● **Что требуется**
Перепишите без изменений часть приведенного ниже текста об Овидии. Начните с места, где стоят слова «В первой же», и остановитесь после слов «Тибуллу – Проперций.».

● **Фрагмент документа**
● ● ●
В первой же стропе «автобиографии» Овидий дает себе определение, которое, по сути дела, непереводимо: «tenerorum lusor amorum». «Lusor» – существительное от глагола «ludere» – «играть, шутить, говорить и поступать не всерьез»; то, с чем «шутил, играл» поэт, – «нежная любовь» (tener amor), но любовь тут поставлена во множественном числе. Любовь во множественном числе – что это? «Любовный флирт»? Да, пожалуй, это верно – во всяком случае, для первого сборника стихов Овидия, в заголовке которого стоит слово «Amores» – любовь во множественном числе [3] .
В «автобиографии» Овидий указывает и на литературную преемственность своих первых стихов:
Галл, тебе наследником был Тибулл, Тибуллу – Проперций.
Был лишь по времени я в этой четвертым чреде.
● ● ●
● **Строки данных**
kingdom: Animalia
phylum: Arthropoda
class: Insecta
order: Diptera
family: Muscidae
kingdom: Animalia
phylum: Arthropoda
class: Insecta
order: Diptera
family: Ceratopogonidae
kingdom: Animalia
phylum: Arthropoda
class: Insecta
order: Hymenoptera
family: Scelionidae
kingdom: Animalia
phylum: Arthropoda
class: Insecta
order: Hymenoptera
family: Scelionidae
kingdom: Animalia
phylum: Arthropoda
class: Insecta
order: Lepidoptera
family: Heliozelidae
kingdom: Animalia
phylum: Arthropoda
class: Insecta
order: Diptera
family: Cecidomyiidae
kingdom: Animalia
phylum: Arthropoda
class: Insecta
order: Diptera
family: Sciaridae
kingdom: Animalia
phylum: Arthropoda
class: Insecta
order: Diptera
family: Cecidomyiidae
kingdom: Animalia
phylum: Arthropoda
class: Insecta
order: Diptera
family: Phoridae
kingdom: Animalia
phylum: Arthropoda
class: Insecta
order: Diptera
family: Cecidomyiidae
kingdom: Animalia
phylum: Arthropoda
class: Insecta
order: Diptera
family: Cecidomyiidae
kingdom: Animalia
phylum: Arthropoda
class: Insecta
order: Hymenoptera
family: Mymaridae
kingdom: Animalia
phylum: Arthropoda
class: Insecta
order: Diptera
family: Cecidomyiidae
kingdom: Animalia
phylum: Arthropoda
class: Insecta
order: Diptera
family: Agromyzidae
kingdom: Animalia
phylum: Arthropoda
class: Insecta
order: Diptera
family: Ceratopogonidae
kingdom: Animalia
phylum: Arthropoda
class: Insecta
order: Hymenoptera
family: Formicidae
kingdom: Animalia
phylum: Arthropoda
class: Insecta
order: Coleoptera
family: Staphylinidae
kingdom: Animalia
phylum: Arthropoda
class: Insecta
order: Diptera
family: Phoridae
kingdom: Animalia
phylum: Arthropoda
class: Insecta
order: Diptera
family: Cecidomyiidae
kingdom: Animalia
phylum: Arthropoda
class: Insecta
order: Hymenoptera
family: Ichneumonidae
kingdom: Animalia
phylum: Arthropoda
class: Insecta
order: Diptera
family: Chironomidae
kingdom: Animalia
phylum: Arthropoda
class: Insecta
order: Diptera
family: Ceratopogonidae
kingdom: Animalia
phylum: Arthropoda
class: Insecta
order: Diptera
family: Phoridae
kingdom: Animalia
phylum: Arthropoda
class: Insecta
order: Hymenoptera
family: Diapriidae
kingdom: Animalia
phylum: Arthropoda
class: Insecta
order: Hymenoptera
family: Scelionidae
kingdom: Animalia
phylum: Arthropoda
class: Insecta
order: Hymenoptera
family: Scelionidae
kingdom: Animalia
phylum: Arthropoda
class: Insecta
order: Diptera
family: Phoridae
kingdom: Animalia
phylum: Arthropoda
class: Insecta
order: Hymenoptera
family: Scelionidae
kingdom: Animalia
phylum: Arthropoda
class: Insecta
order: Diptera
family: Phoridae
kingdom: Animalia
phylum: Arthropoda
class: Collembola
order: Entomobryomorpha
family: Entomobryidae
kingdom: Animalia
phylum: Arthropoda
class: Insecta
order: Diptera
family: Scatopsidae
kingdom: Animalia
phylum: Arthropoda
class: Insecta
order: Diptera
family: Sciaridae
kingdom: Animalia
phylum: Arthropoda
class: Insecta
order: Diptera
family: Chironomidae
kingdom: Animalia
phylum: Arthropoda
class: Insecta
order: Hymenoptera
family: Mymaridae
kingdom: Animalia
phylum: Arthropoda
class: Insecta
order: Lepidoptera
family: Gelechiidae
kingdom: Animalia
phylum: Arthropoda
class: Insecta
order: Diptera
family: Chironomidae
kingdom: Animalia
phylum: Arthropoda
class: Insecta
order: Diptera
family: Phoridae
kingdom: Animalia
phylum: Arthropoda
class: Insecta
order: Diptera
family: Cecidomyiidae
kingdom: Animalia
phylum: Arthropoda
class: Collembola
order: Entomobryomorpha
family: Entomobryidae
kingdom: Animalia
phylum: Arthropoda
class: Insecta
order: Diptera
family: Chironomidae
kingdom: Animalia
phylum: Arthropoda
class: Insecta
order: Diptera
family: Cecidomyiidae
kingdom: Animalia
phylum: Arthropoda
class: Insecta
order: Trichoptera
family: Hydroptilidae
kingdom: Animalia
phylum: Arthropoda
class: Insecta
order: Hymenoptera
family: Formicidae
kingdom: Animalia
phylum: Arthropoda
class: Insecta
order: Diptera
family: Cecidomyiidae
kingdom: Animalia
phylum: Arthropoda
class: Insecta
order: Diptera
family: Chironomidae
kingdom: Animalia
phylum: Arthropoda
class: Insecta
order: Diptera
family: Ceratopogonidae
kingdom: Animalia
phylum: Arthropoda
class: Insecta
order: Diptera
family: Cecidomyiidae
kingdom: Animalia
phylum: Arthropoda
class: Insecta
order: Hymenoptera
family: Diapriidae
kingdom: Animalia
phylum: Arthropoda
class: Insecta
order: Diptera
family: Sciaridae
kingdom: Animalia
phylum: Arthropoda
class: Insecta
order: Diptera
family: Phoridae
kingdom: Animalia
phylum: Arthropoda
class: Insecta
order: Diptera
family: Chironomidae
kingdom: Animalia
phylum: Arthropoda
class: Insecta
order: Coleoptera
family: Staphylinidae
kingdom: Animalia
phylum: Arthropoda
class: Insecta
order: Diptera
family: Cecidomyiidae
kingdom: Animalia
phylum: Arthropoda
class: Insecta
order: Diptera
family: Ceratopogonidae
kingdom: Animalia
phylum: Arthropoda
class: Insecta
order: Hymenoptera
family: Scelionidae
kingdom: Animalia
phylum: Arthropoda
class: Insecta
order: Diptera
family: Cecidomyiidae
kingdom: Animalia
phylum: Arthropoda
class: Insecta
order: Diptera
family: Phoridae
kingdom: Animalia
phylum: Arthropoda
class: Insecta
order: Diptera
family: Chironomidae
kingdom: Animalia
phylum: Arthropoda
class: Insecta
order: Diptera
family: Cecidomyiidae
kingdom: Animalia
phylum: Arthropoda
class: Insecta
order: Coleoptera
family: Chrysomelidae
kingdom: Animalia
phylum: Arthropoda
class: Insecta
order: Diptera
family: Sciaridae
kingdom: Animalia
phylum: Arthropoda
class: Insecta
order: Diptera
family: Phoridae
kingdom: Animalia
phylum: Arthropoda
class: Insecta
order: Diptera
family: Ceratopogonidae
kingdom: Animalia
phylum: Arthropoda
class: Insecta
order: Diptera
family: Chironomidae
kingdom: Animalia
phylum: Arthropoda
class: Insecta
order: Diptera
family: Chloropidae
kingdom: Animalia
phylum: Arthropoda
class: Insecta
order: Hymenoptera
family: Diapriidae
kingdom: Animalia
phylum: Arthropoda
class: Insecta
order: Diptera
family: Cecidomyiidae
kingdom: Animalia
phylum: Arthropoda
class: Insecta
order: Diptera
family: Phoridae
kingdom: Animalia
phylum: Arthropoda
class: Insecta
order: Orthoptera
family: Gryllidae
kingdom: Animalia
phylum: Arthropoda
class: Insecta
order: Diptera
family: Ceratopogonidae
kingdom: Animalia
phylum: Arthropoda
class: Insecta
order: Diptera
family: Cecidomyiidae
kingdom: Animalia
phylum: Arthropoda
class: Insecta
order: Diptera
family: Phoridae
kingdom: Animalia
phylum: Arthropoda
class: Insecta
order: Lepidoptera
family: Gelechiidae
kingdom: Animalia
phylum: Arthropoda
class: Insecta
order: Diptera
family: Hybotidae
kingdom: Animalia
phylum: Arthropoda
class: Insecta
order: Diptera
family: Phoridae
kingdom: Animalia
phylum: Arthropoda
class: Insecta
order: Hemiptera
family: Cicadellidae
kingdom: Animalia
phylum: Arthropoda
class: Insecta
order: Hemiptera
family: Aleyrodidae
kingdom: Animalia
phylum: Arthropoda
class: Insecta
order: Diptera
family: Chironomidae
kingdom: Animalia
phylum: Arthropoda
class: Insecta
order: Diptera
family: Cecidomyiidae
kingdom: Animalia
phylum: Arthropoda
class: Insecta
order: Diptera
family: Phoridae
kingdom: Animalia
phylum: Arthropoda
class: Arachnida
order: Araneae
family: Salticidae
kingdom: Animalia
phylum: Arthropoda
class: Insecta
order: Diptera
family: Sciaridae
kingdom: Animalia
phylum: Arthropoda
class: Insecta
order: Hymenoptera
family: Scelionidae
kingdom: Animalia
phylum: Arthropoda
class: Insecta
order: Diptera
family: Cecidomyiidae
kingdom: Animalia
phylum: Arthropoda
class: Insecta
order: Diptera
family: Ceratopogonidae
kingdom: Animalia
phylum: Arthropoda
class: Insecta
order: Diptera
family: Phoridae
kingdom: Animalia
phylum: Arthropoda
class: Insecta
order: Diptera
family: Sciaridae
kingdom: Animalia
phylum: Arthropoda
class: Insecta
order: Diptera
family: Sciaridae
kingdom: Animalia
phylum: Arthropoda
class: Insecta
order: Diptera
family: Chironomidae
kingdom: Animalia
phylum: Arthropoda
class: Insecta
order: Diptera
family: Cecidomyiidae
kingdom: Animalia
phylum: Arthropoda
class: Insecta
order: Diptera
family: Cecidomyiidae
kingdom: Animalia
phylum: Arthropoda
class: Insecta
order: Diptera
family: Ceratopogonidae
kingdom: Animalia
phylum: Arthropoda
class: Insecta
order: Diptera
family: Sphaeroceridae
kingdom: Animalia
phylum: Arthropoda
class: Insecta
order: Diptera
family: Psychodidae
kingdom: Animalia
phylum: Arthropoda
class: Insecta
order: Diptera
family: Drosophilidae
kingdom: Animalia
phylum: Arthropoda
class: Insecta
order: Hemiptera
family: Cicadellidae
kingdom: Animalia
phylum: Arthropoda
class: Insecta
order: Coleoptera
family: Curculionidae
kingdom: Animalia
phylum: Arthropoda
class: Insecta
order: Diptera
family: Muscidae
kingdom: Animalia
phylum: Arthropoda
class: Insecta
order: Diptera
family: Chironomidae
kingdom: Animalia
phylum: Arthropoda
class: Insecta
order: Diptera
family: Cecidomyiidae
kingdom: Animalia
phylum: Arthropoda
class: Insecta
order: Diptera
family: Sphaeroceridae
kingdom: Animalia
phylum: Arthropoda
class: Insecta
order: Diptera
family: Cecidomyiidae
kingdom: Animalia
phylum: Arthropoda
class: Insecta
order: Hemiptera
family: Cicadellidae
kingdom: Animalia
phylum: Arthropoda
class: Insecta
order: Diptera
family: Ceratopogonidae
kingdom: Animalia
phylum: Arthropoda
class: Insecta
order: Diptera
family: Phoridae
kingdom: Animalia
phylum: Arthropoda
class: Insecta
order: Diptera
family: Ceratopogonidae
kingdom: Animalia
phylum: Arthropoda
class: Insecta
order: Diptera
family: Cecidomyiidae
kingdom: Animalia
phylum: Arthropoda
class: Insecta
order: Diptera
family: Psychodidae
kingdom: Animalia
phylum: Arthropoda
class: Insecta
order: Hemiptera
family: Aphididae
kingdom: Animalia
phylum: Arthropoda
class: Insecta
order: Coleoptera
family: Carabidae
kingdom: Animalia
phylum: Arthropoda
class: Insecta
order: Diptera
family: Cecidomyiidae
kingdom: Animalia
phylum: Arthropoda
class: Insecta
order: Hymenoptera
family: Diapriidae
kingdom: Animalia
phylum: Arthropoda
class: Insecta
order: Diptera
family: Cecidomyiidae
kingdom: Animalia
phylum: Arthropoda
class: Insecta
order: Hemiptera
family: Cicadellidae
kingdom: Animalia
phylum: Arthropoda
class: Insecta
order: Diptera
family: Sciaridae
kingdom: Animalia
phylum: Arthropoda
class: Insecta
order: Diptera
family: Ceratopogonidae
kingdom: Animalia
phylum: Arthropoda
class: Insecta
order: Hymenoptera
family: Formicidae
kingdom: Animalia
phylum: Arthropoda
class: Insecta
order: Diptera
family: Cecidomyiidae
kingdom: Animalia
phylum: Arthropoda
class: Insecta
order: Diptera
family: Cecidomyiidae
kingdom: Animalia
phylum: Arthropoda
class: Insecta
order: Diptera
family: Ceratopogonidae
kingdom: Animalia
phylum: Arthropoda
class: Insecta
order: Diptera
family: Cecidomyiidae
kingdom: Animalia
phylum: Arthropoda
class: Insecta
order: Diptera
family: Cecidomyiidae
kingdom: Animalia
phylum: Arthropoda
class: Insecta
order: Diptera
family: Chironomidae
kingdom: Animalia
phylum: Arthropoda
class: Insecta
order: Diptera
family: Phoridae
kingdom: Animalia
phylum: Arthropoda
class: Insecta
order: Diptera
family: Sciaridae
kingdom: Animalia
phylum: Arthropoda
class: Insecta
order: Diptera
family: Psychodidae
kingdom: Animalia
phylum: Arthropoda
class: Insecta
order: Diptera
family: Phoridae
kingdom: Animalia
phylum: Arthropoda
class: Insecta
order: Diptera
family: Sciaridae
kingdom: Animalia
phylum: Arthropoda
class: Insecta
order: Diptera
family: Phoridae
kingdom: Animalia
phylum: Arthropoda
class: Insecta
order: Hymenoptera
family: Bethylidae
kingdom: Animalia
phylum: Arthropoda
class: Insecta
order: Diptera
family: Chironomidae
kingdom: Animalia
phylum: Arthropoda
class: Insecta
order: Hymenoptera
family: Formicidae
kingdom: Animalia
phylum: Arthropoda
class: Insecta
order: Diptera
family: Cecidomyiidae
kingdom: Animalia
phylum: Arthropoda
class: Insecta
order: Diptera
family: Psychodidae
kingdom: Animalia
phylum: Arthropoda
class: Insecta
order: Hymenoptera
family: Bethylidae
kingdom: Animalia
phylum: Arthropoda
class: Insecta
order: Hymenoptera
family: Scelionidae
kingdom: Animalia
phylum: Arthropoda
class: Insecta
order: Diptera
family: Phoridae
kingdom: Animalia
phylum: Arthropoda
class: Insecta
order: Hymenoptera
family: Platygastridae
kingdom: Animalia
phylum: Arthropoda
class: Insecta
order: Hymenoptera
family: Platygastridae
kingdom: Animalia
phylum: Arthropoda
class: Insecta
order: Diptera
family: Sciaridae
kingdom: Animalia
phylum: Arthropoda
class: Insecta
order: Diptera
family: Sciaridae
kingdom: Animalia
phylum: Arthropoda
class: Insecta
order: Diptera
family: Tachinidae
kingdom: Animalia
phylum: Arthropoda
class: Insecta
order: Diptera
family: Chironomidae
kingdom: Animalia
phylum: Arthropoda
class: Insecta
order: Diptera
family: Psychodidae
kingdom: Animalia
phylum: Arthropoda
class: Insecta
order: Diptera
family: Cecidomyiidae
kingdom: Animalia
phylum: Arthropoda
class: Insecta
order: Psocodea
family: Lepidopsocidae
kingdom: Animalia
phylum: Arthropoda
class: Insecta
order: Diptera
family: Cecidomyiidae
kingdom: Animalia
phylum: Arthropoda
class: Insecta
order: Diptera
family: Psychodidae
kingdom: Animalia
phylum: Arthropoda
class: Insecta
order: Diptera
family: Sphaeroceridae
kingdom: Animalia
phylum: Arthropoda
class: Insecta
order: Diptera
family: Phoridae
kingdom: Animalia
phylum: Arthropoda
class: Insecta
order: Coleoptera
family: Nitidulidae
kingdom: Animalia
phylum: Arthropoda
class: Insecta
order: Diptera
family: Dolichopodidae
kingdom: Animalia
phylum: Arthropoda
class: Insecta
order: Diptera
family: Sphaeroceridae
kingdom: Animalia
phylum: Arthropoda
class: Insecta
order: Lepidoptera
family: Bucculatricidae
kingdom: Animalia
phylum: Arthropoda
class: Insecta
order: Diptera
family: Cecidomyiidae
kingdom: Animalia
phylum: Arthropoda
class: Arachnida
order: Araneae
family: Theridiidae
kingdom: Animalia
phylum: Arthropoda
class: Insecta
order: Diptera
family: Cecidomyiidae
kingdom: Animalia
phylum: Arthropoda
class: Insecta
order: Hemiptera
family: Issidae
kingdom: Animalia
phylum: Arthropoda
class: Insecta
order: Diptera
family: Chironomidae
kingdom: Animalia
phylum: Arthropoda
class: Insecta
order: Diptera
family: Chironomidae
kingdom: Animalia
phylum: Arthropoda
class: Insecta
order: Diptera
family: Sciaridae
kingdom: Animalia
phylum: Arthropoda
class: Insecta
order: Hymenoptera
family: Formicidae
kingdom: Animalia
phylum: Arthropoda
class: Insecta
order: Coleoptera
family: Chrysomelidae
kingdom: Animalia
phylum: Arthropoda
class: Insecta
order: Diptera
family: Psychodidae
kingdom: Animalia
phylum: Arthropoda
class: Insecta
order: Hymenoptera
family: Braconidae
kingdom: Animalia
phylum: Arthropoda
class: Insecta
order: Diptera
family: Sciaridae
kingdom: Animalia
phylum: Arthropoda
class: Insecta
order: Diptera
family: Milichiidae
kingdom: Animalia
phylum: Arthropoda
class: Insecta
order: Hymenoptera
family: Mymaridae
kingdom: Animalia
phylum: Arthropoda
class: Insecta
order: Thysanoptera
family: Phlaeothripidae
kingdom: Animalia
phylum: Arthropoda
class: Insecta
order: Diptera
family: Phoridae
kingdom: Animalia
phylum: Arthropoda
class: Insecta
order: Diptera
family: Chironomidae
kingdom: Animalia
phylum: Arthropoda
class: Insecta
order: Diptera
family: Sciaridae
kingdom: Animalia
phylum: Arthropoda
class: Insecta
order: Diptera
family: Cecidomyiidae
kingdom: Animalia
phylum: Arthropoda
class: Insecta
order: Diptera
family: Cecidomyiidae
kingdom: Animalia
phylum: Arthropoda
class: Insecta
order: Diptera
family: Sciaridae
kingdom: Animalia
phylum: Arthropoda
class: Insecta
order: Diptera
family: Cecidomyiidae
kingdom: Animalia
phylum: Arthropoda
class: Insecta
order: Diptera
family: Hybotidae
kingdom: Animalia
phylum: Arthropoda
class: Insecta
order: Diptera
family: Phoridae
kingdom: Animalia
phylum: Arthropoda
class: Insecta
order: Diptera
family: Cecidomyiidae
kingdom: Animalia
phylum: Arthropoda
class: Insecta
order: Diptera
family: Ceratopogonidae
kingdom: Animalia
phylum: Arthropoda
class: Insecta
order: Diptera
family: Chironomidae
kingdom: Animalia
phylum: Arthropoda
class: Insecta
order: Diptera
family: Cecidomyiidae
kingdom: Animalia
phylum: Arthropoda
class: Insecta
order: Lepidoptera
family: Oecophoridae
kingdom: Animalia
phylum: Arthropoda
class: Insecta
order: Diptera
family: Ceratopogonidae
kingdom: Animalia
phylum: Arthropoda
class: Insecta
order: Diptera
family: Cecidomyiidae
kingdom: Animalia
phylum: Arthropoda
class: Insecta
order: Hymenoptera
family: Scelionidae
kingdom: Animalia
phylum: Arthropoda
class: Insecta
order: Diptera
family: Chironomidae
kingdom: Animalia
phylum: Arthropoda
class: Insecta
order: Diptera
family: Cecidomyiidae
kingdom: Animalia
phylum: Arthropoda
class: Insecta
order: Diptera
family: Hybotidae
● ● ●
● **Ответ на задание**
В первой же стропе «автобиографии» Овидий дает себе определение, которое, по сути дела, непереводимо: «tenerorum lusor amorum». «Lusor» – существительное от глагола «ludere» – «играть, шутить, говорить и поступать не всерьез»; то, с чем «шутил, играл» поэт, – «нежная любовь» (tener amor), но любовь тут поставлена во множественном числе. Любовь во множественном числе – что это? «Любовный флирт»? Да, пожалуй, это верно – во всяком случае, для первого сборника стихов Овидия, в заголовке которого стоит слово «Amores» – любовь во множественном числе [3] .
В «автобиографии» Овидий указывает и на литературную преемственность своих первых стихов:
Галл, тебе наследником был Тибулл, Тибуллу – Проперций.